Omon menambahkan, campuran tersebut diaduk rata sampai dapat dipastikan tidak ada lagi kotoran yang masih menggumpal untuk menghindarkan penyumbatan. Kemudian campuran dialirkan ke dalam plastik penampung (reaktor) yang berada pada bak.

Plastik penampung bahan baku itu didesain sedemikian rupa sehingga bahan baku hanya dapat mengisi tiga perempat bagian saja. Seperempat bagian lainnya akan terisi gas yang dihasilkan dan mengalir ke plastik penampung gas. “Jika kelebihan, bahan baku akan mengalir ke pipa pembuangan yang sudah disiapkan,” kata Omon.

Pemeliharaan

Hingga saat ini, instalasi biogas bantuan pemerintah milik Omon yang sudah berumur tiga tahun masih dalam kondisi sangat baik karena ia merawatnya dengan baik. “Pemeliharaan terhadap unit biogas memegang peranan penting karena plastik-plastik tempat penampungan kotoran ternak dan penampungan gas hasil proses sangat mungkin berlubang ataupun rusak,” paparnya.

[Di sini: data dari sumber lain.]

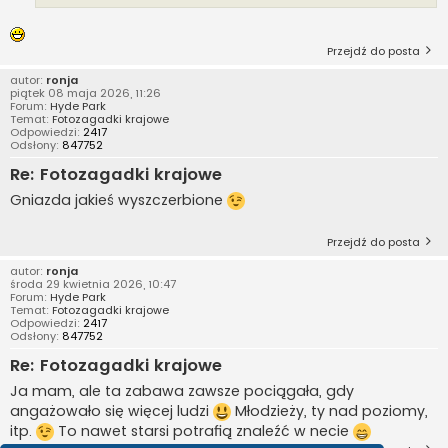
Przejdź do posta
autor:
ronja
piątek 08 maja 2026, 11:26
Forum:
Hyde Park
Temat:
Fotozagadki krajowe
Odpowiedzi:
2417
Odsłony:
847752
Re: Fotozagadki krajowe
Gniazda jakieś wyszczerbione
Przejdź do posta
autor:
ronja
środa 29 kwietnia 2026, 10:47
Forum:
Hyde Park
Temat:
Fotozagadki krajowe
Odpowiedzi:
2417
Odsłony:
847752
Re: Fotozagadki krajowe
Ja mam, ale ta zabawa zawsze pociągała, gdy
angażowało się więcej ludzi
Młodzieży, ty nad poziomy,
itp.
To nawet starsi potrafią znaleźć w necie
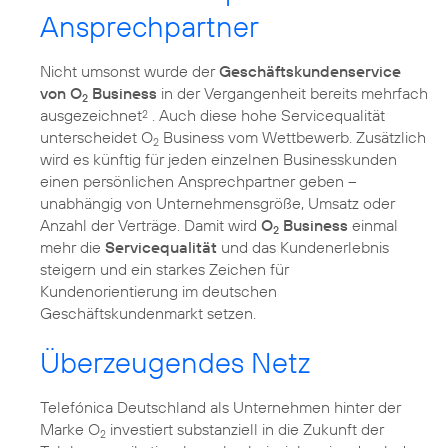
Ansprechpartner
Nicht umsonst wurde der
Geschäftskundenservice
von O
Business
in der Vergangenheit bereits mehrfach
2
ausgezeichnet
. Auch diese hohe Servicequalität
2
unterscheidet O
Business vom Wettbewerb. Zusätzlich
2
wird es künftig für jeden einzelnen Businesskunden
einen persönlichen Ansprechpartner geben –
unabhängig von Unternehmensgröße, Umsatz oder
Anzahl der Verträge. Damit wird
O
Business
einmal
2
mehr die
Servicequalität
und das Kundenerlebnis
steigern und ein starkes Zeichen für
Kundenorientierung im deutschen
Geschäftskundenmarkt setzen.
Überzeugendes Netz
Telefónica Deutschland als Unternehmen hinter der
Marke O
investiert substanziell in die Zukunft der
2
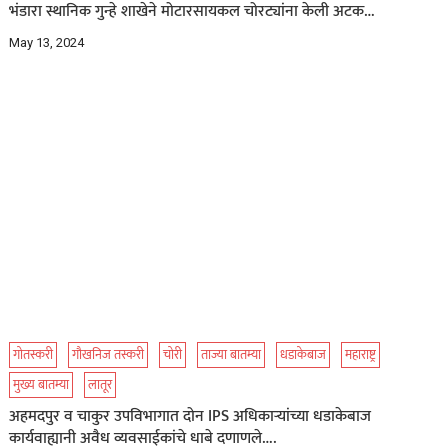
भंडारा स्थानिक गुन्हे शाखेने मोटारसायकल चोरट्यांना केली अटक…
May 13, 2024
गोतस्करी
गौखनिज तस्करी
चोरी
ताज्या बातम्या
धडाकेबाज
महाराष्ट्र
मुख्य बातम्या
लातूर
अहमदपुर व चाकुर उपविभागात दोन IPS अधिकाऱ्यांच्या धडाकेबाज
कार्यवाह्यानी अवैध व्यवसाईकांचे धाबे दणाणले….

Kerusakan plastik itu pula yang menyebabkan tinggal sedikit peternak di  Kampung Cilumber mempertahankan unit biogas  bantuan  pemerintah tersebut. Umumnya mereka menyatakan plastik penampung gasnya sudah berlubang atau rusak. “Sebaiknya  pengisian bahan baku kotoran ternak dilakukan setiap hari untuk menghindarkan adanya penyumbatan akibat kekeringan terutama di bagian pembuangan.  Apabila sirkulasi masuk dan buang tidak seimbang, maka gas yang dihasilkan akan berkurang,” saran Omon.